Prenant ensuite la parole, la ministre de l'Environnement, Leila Chikhaoui Mahdaoui, n'a pas manqué de rappeler que depuis les années 1990, la Tunisie est partie prenante dans tous les accords environnementaux multilatéraux pour contribuer à la durabilité de notre Méditerranée, malgré l'existence de nombreux problèmes environnementaux internes sur lesquels son département, avec toutes les parties concernées, travaille au quotidien.

« On avance certes, mais à quel prix et au prix de quel sacrifice ? C'est principalement à cette question que nous devons répondre. L'année 2023 a été placée sur le thème de la lutte contre la pollution par le plastique, mais la bataille est de longue haleine et beaucoup reste à faire dans ce sens-là », a-t-elle indiqué.

La ministre est, également, revenue sur la mascotte de l'environnement « Labib », le fennec du sud tunisien qui était le héros de programmes de sensibilisation aux questions environnementales durant les années 1990 et 2000.

Dans ce cadre, elle a annoncé que son département est en train de préparer, non pas le retour de l'ancien « Labib », mais l'arrivée du « Super Labib » pour la protection de l'environnement et la lutte contre les sources de pollution.

« Avec un constat alarmant, on pense qu'il nous faut, aujourd'hui, au moins un « Super Labib » pour la Tunisie et pour le monde entier... Ce qui nous manque partout dans le monde, ce ne sont pas les diagnostics ni les solutions. Mais, certes, les moyens financiers destinés aux questions climatiques assez complexes.
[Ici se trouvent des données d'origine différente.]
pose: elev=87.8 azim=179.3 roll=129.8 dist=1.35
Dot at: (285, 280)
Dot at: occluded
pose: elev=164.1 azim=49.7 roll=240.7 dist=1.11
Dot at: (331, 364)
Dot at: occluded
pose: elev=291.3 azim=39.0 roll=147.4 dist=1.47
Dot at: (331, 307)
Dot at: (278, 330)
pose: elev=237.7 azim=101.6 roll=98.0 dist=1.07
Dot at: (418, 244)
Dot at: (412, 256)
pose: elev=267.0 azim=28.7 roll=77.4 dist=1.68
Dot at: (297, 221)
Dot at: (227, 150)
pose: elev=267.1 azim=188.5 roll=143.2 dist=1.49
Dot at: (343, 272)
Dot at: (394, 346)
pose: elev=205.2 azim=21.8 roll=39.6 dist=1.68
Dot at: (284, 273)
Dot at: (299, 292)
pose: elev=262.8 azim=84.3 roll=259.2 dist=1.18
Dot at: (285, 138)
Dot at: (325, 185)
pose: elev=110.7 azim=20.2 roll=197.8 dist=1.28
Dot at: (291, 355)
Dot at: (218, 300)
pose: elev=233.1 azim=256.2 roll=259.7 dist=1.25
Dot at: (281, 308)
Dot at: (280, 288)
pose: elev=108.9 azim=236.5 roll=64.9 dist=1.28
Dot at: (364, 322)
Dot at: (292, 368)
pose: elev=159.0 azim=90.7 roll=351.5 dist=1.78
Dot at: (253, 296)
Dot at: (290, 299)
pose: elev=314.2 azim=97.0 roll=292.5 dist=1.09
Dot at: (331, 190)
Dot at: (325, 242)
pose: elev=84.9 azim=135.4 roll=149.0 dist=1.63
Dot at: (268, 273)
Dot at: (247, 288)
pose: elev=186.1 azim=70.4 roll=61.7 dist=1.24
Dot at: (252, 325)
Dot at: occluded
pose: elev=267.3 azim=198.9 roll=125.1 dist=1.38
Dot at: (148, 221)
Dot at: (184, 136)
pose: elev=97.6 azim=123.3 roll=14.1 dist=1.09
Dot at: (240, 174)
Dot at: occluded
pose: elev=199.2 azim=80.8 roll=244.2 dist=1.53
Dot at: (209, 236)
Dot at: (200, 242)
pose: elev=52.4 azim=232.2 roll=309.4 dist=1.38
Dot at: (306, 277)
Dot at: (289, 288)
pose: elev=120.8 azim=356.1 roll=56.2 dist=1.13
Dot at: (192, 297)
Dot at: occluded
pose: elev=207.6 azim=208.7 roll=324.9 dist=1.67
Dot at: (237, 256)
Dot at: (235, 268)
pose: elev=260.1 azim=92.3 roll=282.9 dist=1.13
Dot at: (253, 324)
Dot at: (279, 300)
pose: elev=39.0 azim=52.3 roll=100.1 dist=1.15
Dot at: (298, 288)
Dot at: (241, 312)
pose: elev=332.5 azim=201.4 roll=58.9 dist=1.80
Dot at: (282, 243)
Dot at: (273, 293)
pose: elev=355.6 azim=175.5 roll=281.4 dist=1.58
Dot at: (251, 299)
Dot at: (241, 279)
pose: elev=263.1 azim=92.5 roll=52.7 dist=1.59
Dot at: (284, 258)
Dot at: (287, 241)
Nous avons beaucoup de mal à bénéficier de cet argent alors que nous sommes classés parmi les pays les plus vulnérables au changement climatique.

Autre difficulté à laquelle nous devons faire face, c'est la modification de nos comportements et de nos mentalités lorsqu'il s'agit de pratiques sur le terrain. Il est vrai que nous sommes tous contre les déchets plastiques, mais ce matériau nous envahit dans notre quotidien.

Nous avons aussi beaucoup de mal à nous débarrasser des voitures individuelles ou de la climatisation. Nous peinons à changer nos modes de construction alors que ce changement est vital », a-t-elle accentué.

Pour conclure, la ministre a annoncé que son département prépare l'organisation, les 2 et 3 octobre prochain, du forum arabo-africain sur la réduction et la lutte contre les catastrophes via le recours à la science et à la technologie.

« Ceci pour dire que nous sommes entièrement dans la mouvance du recours à la science, sans oublier les solutions fondées sur la nature et surtout en comptant sur le capital humain, le seul qui puisse nous permettre d'avancer. Sur un autre plan, nous sommes aussi engagés dans la formation d'éco-conseillers municipaux, puisqu'il faut agir à l'échelle locale, d'une action qui vise à atteindre les objectifs de développement durable et l'atténuation des effets du changement climatique ainsi que le maintien de la température à des niveaux acceptables, aussi bien pour nous que pour les générations futures ».